Task statement
For the entries below, report the number of lines where the string "databases" appears, and only that number.

[Data shown — start]

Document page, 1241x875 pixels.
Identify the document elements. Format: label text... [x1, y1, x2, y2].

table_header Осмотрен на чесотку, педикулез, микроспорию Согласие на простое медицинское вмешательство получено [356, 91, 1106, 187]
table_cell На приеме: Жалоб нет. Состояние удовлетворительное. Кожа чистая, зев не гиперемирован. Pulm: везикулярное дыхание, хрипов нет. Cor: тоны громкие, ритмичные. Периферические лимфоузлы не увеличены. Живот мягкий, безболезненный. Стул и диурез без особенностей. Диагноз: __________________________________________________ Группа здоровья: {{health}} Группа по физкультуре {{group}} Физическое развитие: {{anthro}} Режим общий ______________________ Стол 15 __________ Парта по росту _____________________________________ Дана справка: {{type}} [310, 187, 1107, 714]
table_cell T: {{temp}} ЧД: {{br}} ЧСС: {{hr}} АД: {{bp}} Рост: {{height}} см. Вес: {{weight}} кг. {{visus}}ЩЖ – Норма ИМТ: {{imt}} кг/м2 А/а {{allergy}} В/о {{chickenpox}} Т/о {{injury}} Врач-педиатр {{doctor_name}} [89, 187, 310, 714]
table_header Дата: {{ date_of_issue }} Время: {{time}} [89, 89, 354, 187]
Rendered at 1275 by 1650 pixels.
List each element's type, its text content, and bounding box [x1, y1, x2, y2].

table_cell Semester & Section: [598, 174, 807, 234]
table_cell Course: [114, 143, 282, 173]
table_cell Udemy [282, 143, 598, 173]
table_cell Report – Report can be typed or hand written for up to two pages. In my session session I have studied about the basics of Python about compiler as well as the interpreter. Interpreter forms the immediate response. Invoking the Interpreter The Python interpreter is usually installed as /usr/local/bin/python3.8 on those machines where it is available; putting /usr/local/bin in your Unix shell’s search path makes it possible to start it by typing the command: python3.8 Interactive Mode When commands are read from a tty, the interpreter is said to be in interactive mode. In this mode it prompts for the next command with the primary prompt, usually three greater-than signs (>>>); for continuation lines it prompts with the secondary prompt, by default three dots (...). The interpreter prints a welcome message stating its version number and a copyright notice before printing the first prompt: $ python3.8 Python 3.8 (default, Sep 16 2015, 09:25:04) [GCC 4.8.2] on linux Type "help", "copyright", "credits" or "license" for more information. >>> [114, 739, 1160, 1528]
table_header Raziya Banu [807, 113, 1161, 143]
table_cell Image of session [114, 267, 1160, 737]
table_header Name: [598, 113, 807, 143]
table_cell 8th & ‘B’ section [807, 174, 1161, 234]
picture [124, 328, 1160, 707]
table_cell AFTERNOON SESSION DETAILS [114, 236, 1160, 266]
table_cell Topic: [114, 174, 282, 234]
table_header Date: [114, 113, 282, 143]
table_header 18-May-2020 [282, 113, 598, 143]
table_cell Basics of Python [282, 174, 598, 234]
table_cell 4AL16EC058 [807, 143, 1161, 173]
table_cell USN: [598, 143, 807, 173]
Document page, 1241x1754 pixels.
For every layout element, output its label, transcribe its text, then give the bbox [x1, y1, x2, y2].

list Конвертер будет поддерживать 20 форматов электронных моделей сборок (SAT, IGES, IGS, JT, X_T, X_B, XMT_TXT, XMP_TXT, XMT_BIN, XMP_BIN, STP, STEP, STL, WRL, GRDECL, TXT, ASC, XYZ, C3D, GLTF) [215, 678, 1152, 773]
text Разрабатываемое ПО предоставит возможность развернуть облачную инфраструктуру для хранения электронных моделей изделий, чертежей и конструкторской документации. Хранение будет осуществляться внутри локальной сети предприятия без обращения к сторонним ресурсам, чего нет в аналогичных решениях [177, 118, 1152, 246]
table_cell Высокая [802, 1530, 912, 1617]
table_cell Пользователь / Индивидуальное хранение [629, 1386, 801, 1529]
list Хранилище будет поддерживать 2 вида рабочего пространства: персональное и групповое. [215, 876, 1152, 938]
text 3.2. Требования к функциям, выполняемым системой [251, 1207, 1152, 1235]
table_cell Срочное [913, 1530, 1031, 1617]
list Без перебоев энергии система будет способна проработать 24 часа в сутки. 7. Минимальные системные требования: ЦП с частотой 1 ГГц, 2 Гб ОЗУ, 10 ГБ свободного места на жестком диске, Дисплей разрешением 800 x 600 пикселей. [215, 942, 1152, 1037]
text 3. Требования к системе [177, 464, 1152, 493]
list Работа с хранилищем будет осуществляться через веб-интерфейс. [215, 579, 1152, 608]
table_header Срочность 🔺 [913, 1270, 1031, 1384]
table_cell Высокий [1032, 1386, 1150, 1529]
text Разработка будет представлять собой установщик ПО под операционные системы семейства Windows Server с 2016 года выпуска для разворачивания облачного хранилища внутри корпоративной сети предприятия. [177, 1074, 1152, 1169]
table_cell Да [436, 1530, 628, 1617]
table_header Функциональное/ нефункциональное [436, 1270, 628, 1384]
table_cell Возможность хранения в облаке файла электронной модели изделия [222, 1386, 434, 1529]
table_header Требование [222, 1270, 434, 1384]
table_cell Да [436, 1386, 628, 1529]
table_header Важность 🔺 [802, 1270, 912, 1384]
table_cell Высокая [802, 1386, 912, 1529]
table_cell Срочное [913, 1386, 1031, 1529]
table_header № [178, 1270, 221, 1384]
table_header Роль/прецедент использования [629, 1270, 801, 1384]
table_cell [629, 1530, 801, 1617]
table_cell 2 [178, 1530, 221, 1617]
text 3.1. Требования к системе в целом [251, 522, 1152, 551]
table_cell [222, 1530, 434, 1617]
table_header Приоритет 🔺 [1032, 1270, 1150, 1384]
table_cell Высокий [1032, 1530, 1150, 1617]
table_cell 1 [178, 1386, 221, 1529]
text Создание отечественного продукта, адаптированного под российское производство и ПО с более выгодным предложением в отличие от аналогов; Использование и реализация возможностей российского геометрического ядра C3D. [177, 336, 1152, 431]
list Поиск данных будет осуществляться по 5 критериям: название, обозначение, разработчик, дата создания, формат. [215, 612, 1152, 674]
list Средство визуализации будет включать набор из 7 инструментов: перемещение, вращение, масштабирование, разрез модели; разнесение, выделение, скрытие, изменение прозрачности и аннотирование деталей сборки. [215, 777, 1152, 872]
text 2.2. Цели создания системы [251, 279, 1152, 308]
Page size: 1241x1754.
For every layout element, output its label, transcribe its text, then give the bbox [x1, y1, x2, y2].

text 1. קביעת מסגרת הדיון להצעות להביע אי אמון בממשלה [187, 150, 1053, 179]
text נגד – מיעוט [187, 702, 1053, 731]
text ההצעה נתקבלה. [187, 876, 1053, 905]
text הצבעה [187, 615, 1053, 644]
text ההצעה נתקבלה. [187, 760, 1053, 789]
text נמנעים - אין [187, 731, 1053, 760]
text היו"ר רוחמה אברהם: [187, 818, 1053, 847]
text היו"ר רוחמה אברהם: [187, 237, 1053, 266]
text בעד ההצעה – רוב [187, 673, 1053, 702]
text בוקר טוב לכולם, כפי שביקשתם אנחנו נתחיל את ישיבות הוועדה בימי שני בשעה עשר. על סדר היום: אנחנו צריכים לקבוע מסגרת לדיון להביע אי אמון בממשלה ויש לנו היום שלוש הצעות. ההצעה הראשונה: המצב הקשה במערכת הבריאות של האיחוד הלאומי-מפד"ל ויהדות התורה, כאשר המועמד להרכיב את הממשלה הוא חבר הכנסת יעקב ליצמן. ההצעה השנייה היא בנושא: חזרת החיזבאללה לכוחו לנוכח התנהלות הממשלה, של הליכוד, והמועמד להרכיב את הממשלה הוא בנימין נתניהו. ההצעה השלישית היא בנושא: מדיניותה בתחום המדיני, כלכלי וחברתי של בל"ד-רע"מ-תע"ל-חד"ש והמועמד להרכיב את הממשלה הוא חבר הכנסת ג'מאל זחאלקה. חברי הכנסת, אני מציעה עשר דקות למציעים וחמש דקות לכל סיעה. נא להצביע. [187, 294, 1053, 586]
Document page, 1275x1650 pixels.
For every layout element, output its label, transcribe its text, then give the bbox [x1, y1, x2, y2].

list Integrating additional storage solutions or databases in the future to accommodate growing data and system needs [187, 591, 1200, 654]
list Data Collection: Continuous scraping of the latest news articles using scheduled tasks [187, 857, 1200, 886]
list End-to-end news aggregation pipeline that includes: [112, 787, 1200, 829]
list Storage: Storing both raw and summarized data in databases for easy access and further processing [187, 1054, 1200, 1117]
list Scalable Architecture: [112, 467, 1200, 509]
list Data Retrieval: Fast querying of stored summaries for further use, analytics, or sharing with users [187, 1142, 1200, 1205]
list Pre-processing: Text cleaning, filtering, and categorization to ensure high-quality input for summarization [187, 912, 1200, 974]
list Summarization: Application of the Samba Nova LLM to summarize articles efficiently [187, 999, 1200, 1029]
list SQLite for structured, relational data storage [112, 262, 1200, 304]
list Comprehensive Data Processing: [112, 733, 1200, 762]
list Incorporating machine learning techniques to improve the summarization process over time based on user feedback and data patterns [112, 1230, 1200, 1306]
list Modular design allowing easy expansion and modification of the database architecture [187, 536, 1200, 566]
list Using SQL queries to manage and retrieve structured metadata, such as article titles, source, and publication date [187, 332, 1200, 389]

[Data shown — finish]

Response area
2